Here I was, this very pale, very blonde, very young, American female surrounded by individuals with dark hair and skin. I did not have anything in common with them, or so I thought. I was a foreigner in this vibrant culture, an unusual sight to many of the citizens of León. People made their interest in me very obvious. The men stared and called me beautiful. The children watched in awe as I walked by. Suddenly, I was forced to look around at this new part of the world, and realize that, physically, I did not fit in. Over the time I spent in Nicaragua, I became very aware of my appearance. I never felt like this at home in the United States, where the way I look seems both common and normal. Despite the looks and gestures about my hair and skin, one thing became very clear to me; all of these comments were made to me in Spanish, and I comprehended every word. The Spanish language was one that I had always found beautiful, but had only ever understood as an academic discipline. I never thought of it as a means of communication.
Over the course of the trip I translated from Spanish to English for a few of the boys I traveled with. Translating, though somewhat exhausting, was completely satisfying. I was no longer simply bridging the gaps between myself and a native Spanish-speaking Nicaraguan, but I was helping to bridge the gaps for my friends as well.
Admittedly, my Spanish is nowhere near perfect; it is just strong enough to use in simple conversation with the native population. I soon learned that communicating, especially with the host family we stayed with, was really only half spoken-word. The other half was what I felt and thought as each “r” rolled off the tip of my tongue or as I occasionally mispronounced vocabulary words I had only ever seen on flashcards in a classroom.
I had only ever considered language as a tool; as a way to get a point across. But it was not until my host cousin, Mercedes, asked for my help with her English homework, that I realized knowing conversational Spanish could be so much more. She handed me a small notebook with Spanish sentences scrawled onto one side of a page and on the opposite side, she was expected to write the English equivalent. I found it easy to explain to her what the English translations were, and why the verbs fell in a certain formation. I did not need much focus to help her. It was strange how easily my brain shut down and I ignored the language barriers all together and just let the words flow out of my mouth. I felt like we were speaking this indistinct language that both of us magically knew—that was the very moment that I realized that I was no longer translating. I was speaking.
I wouldn’t say my Spanish was fluent or perfect, but I was able to reach fluency in something else: the recognition of emotion. When I was helping Mercedes with her homework, part of my joy was seeing how happy she was that I could explain both sides of her assignment and that I could tell her how to spell things using the two different alphabets. It wasn’t the language that bonded us then, it was the emotion. I was able to understand and accept the feelings that ran through me as each word rang through my ears and each syllable escaped my lips.
As the sun rose on our last morning in Nicaragua and Ariel, my roommate and I stared at each other from our beds in our tiny violet room, I felt a sadness wash over me. I felt joy too though. I felt fulfilled, complete. I was at ease in this country that I never thought I would be able to relax in.

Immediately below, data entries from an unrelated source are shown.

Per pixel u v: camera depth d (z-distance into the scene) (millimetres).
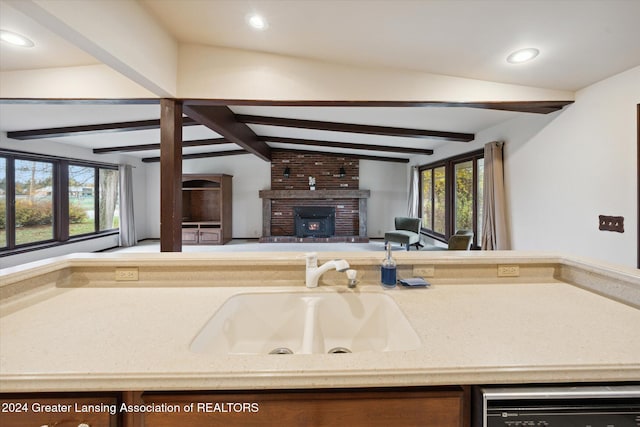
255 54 2359
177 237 2367
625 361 708
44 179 5000
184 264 1352
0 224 4320
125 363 699
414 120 3932
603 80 2324
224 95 2342
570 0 1499
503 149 3719
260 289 1282
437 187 6164
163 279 1359
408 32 1896
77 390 662
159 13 1918
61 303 1113
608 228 2303
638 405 688
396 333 1052
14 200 4492
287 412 680
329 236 7449
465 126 4070
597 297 1180
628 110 2156
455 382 675
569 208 2670
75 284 1334
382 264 1314
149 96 2307
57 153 5141
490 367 685
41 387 655
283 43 2182
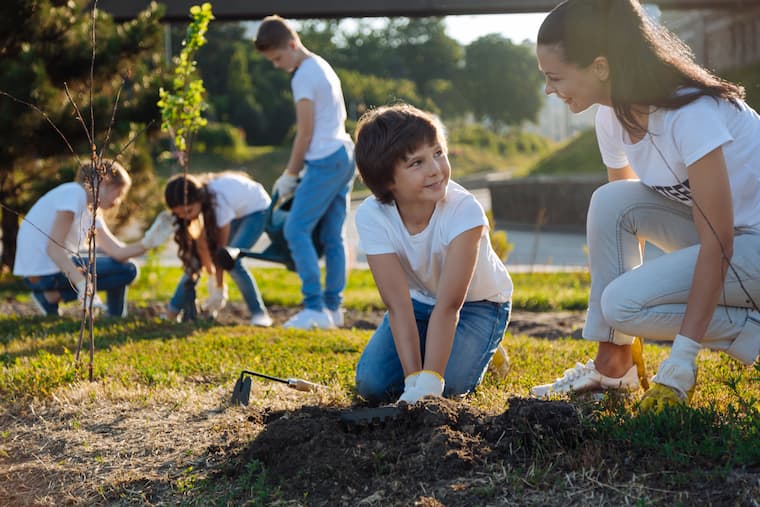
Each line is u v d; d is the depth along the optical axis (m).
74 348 5.04
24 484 3.00
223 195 6.52
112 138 9.24
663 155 2.95
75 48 8.98
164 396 3.77
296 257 6.32
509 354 4.58
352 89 50.00
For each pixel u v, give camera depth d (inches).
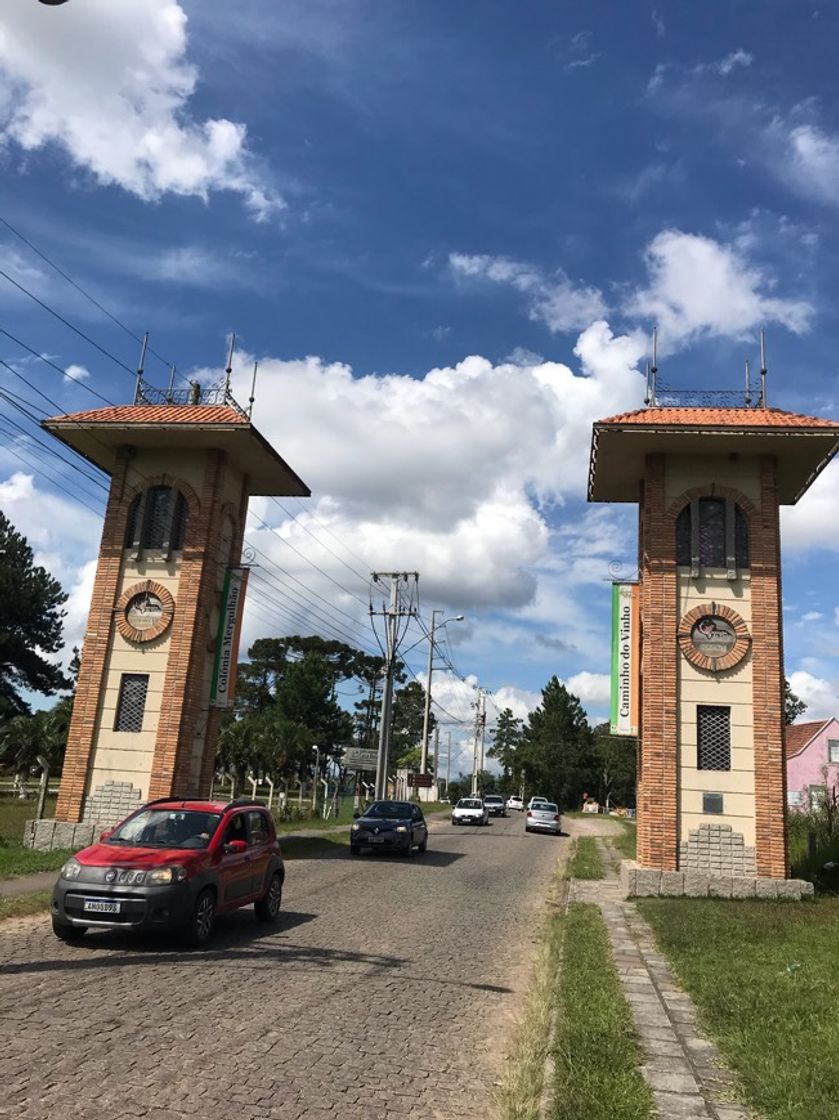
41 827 709.3
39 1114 185.6
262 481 870.4
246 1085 212.5
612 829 1779.0
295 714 2191.2
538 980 345.4
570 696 3769.7
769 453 695.1
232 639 789.9
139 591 755.4
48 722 1443.2
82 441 782.5
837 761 2130.9
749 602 676.1
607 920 503.8
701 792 644.7
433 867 807.7
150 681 737.0
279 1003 290.7
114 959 344.2
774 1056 234.8
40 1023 250.1
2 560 2113.7
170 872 374.6
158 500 783.7
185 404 840.3
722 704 658.8
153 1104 195.9
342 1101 207.9
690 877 625.0
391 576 1534.2
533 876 776.9
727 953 390.0
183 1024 258.5
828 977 337.4
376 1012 289.9
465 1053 253.9
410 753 3331.7
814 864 741.9
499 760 4293.8
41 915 436.5
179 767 713.0
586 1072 219.3
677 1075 221.5
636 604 738.2
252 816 468.1
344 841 1021.2
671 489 699.4
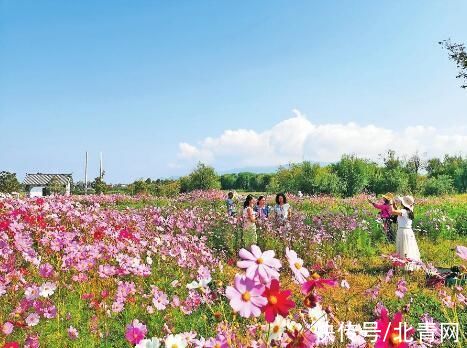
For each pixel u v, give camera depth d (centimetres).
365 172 3528
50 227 796
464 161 3944
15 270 547
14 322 422
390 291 725
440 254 1114
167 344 241
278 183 3909
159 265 764
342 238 1178
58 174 5406
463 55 2316
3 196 1154
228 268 892
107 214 1090
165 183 4116
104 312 516
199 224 1221
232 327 281
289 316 234
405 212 962
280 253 1082
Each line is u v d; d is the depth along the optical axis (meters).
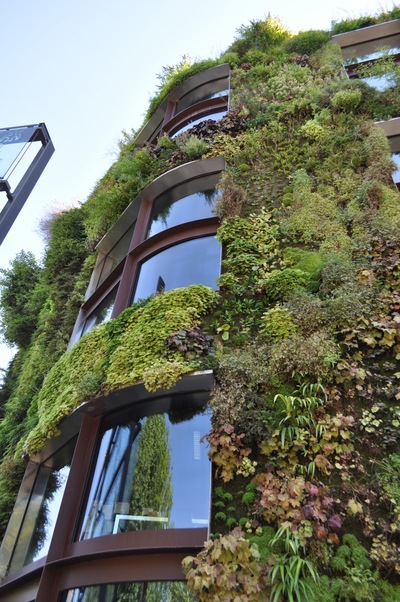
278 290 7.47
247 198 9.95
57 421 7.43
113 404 7.23
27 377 12.51
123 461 6.59
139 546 5.45
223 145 11.65
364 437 5.39
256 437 5.59
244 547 4.45
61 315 13.43
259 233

We rolled our suitcases out on to the street to be loaded on top of the school bus that would bring us to the airport in Managua. Our host mother, Ana, hugged us and a flow of Spanish came from her mouth. I made out most of the words. Something about having a safe trip back and that she would see us soon. Then words poured out of my mouth that I can just barely remember. I told her that I had two homes now; one in the United States, and one in Nicaragua. Tears welled up in the corners of my eyes as I told her that I would always remember her and my new family.
I was too distressed to remember to translate for Ariel, but it seems that it was alright, because at that moment, what I think amazed and touched me the most, was that Ariel began to cry too. I saw then, that it was not just me who felt it; that it wasn’t really at all about the language, it was about everything that went along with it. And as much as I needed to translate for the people around me that week, I know now, that the most important things, like love, never need to be translated.